» **Your objective**
Turn every line of the material below into a numbered list, leaving out any blank lines.

» **Collected data entries**

-------

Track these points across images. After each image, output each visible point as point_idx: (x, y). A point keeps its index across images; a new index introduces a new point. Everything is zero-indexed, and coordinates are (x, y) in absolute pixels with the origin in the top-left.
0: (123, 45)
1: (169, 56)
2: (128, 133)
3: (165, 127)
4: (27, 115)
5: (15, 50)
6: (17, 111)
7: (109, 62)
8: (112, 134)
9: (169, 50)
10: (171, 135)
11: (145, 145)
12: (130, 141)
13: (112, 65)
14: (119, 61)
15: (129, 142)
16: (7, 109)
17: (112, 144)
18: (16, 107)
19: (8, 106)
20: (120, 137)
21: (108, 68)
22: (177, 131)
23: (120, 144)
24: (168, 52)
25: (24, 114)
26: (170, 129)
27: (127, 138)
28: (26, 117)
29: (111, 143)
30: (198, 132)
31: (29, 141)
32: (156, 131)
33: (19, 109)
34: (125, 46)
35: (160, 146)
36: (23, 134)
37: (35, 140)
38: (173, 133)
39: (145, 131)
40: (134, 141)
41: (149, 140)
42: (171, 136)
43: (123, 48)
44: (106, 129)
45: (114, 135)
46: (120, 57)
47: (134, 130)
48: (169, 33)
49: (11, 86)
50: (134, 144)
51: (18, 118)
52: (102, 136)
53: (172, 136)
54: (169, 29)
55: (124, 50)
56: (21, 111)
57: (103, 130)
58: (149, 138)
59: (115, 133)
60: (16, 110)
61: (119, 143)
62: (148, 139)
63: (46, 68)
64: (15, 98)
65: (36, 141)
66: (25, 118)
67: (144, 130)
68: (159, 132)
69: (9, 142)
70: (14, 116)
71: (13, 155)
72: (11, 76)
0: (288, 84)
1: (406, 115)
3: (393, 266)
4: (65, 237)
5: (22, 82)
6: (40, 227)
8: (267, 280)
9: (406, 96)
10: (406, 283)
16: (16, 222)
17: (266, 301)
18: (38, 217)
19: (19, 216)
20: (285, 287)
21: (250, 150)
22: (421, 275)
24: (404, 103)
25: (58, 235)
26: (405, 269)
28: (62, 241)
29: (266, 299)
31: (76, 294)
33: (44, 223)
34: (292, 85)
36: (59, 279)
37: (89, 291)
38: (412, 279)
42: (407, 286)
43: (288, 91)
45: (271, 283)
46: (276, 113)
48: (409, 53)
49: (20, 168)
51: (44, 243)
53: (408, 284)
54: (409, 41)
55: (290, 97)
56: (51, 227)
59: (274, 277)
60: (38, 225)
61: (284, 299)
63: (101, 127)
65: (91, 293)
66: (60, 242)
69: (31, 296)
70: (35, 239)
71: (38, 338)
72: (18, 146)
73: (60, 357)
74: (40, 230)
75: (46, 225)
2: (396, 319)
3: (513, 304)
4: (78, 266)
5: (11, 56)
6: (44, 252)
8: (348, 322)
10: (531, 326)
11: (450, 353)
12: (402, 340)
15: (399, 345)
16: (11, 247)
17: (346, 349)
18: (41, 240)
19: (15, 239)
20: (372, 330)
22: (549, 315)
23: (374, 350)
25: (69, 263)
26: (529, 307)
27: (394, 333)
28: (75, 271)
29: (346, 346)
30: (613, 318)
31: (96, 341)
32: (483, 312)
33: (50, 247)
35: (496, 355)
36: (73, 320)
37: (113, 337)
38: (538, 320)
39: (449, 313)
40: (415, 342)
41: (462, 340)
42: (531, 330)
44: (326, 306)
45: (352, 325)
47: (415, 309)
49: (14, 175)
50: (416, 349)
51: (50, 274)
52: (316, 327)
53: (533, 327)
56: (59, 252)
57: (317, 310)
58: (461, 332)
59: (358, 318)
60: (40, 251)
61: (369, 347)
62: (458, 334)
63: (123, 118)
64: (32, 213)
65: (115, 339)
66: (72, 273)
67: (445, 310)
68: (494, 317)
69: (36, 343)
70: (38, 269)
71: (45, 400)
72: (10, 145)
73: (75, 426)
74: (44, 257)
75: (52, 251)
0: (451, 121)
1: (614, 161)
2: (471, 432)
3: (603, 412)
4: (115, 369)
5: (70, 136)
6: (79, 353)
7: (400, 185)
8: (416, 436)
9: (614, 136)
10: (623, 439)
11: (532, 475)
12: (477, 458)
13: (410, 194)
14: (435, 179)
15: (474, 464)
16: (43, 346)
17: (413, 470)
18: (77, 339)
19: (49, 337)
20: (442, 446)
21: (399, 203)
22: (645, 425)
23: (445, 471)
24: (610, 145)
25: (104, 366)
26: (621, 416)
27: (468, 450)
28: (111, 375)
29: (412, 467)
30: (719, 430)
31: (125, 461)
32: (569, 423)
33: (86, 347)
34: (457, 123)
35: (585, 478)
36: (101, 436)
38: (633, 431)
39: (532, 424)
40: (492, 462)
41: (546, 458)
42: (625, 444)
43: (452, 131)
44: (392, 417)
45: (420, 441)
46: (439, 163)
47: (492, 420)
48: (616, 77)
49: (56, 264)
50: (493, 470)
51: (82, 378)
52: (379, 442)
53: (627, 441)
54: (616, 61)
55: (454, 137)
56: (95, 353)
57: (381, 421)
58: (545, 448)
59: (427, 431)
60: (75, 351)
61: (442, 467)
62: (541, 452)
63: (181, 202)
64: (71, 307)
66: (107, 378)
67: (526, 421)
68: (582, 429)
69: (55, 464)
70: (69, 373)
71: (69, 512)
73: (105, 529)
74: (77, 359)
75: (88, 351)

-------

» **Exercise answer**
1. Track these points across images. After each image, output each visible point as point_idx: (x, y). A point keeps its index across images; a new index introduces a new point. Everything is zero-indexed, and coordinates are (x, y) in absolute pixels with the origin in the top-left.
2. 0: (123, 45)
3. 1: (169, 56)
4. 2: (128, 133)
5. 3: (165, 127)
6. 4: (27, 115)
7. 5: (15, 50)
8. 6: (17, 111)
9. 7: (109, 62)
10. 8: (112, 134)
11. 9: (169, 50)
12. 10: (171, 135)
13. 11: (145, 145)
14. 12: (130, 141)
15. 13: (112, 65)
16. 14: (119, 61)
17. 15: (129, 142)
18. 16: (7, 109)
19. 17: (112, 144)
20. 18: (16, 107)
21. 19: (8, 106)
22. 20: (120, 137)
23. 21: (108, 68)
24. 22: (177, 131)
25. 23: (120, 144)
26. 24: (168, 52)
27. 25: (24, 114)
28. 26: (170, 129)
29. 27: (127, 138)
30. 28: (26, 117)
31. 29: (111, 143)
32. 30: (198, 132)
33. 31: (29, 141)
34. 32: (156, 131)
35. 33: (19, 109)
36. 34: (125, 46)
37. 35: (160, 146)
38. 36: (23, 134)
39. 37: (35, 140)
40. 38: (173, 133)
41. 39: (145, 131)
42. 40: (134, 141)
43. 41: (149, 140)
44. 42: (171, 136)
45. 43: (123, 48)
46. 44: (106, 129)
47. 45: (114, 135)
48. 46: (120, 57)
49. 47: (134, 130)
50. 48: (169, 33)
51. 49: (11, 86)
52. 50: (134, 144)
53. 51: (18, 118)
54. 52: (102, 136)
55. 53: (172, 136)
56. 54: (169, 29)
57. 55: (124, 50)
58. 56: (21, 111)
59. 57: (103, 130)
60. 58: (149, 138)
61. 59: (115, 133)
62. 60: (16, 110)
63. 61: (119, 143)
64. 62: (148, 139)
65. 63: (46, 68)
66. 64: (15, 98)
67. 65: (36, 141)
68. 66: (25, 118)
69. 67: (144, 130)
70. 68: (159, 132)
71. 69: (9, 142)
72. 70: (14, 116)
73. 71: (13, 155)
74. 72: (11, 76)
75. 0: (288, 84)
76. 1: (406, 115)
77. 3: (393, 266)
78. 4: (65, 237)
79. 5: (22, 82)
80. 6: (40, 227)
81. 8: (267, 280)
82. 9: (406, 96)
83. 10: (406, 283)
84. 16: (16, 222)
85. 17: (266, 301)
86. 18: (38, 217)
87. 19: (19, 216)
88. 20: (285, 287)
89. 21: (250, 150)
90. 22: (421, 275)
91. 24: (404, 103)
92. 25: (58, 235)
93. 26: (405, 269)
94. 28: (62, 241)
95. 29: (266, 299)
96. 31: (76, 294)
97. 33: (44, 223)
98. 34: (292, 85)
99. 36: (59, 279)
100. 37: (89, 291)
101. 38: (412, 279)
102. 42: (407, 286)
103. 43: (288, 91)
104. 45: (271, 283)
105. 46: (276, 113)
106. 48: (409, 53)
107. 49: (20, 168)
108. 51: (44, 243)
109. 53: (408, 284)
110. 54: (409, 41)
111. 55: (290, 97)
112. 56: (51, 227)
113. 59: (274, 277)
114. 60: (38, 225)
115. 61: (284, 299)
116. 63: (101, 127)
117. 65: (91, 293)
118. 66: (60, 242)
119. 69: (31, 296)
120. 70: (35, 239)
121. 71: (38, 338)
122. 72: (18, 146)
123. 73: (60, 357)
124. 74: (40, 230)
125. 75: (46, 225)
126. 2: (396, 319)
127. 3: (513, 304)
128. 4: (78, 266)
129. 5: (11, 56)
130. 6: (44, 252)
131. 8: (348, 322)
132. 10: (531, 326)
133. 11: (450, 353)
134. 12: (402, 340)
135. 15: (399, 345)
136. 16: (11, 247)
137. 17: (346, 349)
138. 18: (41, 240)
139. 19: (15, 239)
140. 20: (372, 330)
141. 22: (549, 315)
142. 23: (374, 350)
143. 25: (69, 263)
144. 26: (529, 307)
145. 27: (394, 333)
146. 28: (75, 271)
147. 29: (346, 346)
148. 30: (613, 318)
149. 31: (96, 341)
150. 32: (483, 312)
151. 33: (50, 247)
152. 35: (496, 355)
153. 36: (73, 320)
154. 37: (113, 337)
155. 38: (538, 320)
156. 39: (449, 313)
157. 40: (415, 342)
158. 41: (462, 340)
159. 42: (531, 330)
160. 44: (326, 306)
161. 45: (352, 325)
162. 47: (415, 309)
163. 49: (14, 175)
164. 50: (416, 349)
165. 51: (50, 274)
166. 52: (316, 327)
167. 53: (533, 327)
168. 56: (59, 252)
169. 57: (317, 310)
170. 58: (461, 332)
171. 59: (358, 318)
172. 60: (40, 251)
173. 61: (369, 347)
174. 62: (458, 334)
175. 63: (123, 118)
176. 64: (32, 213)
177. 65: (115, 339)
178. 66: (72, 273)
179. 67: (445, 310)
180. 68: (494, 317)
181. 69: (36, 343)
182. 70: (38, 269)
183. 71: (45, 400)
184. 72: (10, 145)
185. 73: (75, 426)
186. 74: (44, 257)
187. 75: (52, 251)
188. 0: (451, 121)
189. 1: (614, 161)
190. 2: (471, 432)
191. 3: (603, 412)
192. 4: (115, 369)
193. 5: (70, 136)
194. 6: (79, 353)
195. 7: (400, 185)
196. 8: (416, 436)
197. 9: (614, 136)
198. 10: (623, 439)
199. 11: (532, 475)
200. 12: (477, 458)
201. 13: (410, 194)
202. 14: (435, 179)
203. 15: (474, 464)
204. 16: (43, 346)
205. 17: (413, 470)
206. 18: (77, 339)
207. 19: (49, 337)
208. 20: (442, 446)
209. 21: (399, 203)
210. 22: (645, 425)
211. 23: (445, 471)
212. 24: (610, 145)
213. 25: (104, 366)
214. 26: (621, 416)
215. 27: (468, 450)
216. 28: (111, 375)
217. 29: (412, 467)
218. 30: (719, 430)
219. 31: (125, 461)
220. 32: (569, 423)
221. 33: (86, 347)
222. 34: (457, 123)
223. 35: (585, 478)
224. 36: (101, 436)
225. 38: (633, 431)
226. 39: (532, 424)
227. 40: (492, 462)
228. 41: (546, 458)
229. 42: (625, 444)
230. 43: (452, 131)
231. 44: (392, 417)
232. 45: (420, 441)
233. 46: (439, 163)
234. 47: (492, 420)
235. 48: (616, 77)
236. 49: (56, 264)
237. 50: (493, 470)
238. 51: (82, 378)
239. 52: (379, 442)
240. 53: (627, 441)
241. 54: (616, 61)
242. 55: (454, 137)
243. 56: (95, 353)
244. 57: (381, 421)
245. 58: (545, 448)
246. 59: (427, 431)
247. 60: (75, 351)
248. 61: (442, 467)
249. 62: (541, 452)
250. 63: (181, 202)
251. 64: (71, 307)
252. 66: (107, 378)
253. 67: (526, 421)
254. 68: (582, 429)
255. 69: (55, 464)
256. 70: (69, 373)
257. 71: (69, 512)
258. 73: (105, 529)
259. 74: (77, 359)
260. 75: (88, 351)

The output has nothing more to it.